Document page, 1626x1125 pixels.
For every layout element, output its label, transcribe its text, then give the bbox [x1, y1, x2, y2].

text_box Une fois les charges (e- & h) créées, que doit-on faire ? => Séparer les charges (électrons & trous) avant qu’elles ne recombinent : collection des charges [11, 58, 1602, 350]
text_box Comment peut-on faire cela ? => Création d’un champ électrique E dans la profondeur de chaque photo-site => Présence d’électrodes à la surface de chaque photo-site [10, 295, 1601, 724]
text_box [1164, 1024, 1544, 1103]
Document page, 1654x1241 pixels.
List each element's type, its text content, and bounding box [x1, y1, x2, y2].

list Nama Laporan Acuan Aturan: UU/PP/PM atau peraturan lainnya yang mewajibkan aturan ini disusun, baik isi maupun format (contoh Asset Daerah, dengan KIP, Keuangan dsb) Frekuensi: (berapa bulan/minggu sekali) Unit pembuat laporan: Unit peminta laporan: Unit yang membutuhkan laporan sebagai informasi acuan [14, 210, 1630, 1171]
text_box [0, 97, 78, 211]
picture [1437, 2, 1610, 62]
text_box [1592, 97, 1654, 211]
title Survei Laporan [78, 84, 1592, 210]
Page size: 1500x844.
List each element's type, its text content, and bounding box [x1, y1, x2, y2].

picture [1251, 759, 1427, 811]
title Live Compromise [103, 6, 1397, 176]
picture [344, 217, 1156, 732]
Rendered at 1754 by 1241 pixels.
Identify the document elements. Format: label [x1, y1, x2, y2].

---*---

Convert every line of the rows above into a numbered list, omitting blank lines.

* **FINAL RESULT**:
1. Document page, 1626x1125 pixels.
2. For every layout element, output its label, transcribe its text, then give the bbox [x1, y1, x2, y2].
3. text_box Une fois les charges (e- & h) créées, que doit-on faire ? => Séparer les charges (électrons & trous) avant qu’elles ne recombinent : collection des charges [11, 58, 1602, 350]
4. text_box Comment peut-on faire cela ? => Création d’un champ électrique E dans la profondeur de chaque photo-site => Présence d’électrodes à la surface de chaque photo-site [10, 295, 1601, 724]
5. text_box [1164, 1024, 1544, 1103]
6. Document page, 1654x1241 pixels.
7. List each element's type, its text content, and bounding box [x1, y1, x2, y2].
8. list Nama Laporan Acuan Aturan: UU/PP/PM atau peraturan lainnya yang mewajibkan aturan ini disusun, baik isi maupun format (contoh Asset Daerah, dengan KIP, Keuangan dsb) Frekuensi: (berapa bulan/minggu sekali) Unit pembuat laporan: Unit peminta laporan: Unit yang membutuhkan laporan sebagai informasi acuan [14, 210, 1630, 1171]
9. text_box [0, 97, 78, 211]
10. picture [1437, 2, 1610, 62]
11. text_box [1592, 97, 1654, 211]
12. title Survei Laporan [78, 84, 1592, 210]
13. Page size: 1500x844.
14. List each element's type, its text content, and bounding box [x1, y1, x2, y2].
15. picture [1251, 759, 1427, 811]
16. title Live Compromise [103, 6, 1397, 176]
17. picture [344, 217, 1156, 732]
18. Rendered at 1754 by 1241 pixels.
19. Identify the document elements. Format: label [x1, y1, x2, y2].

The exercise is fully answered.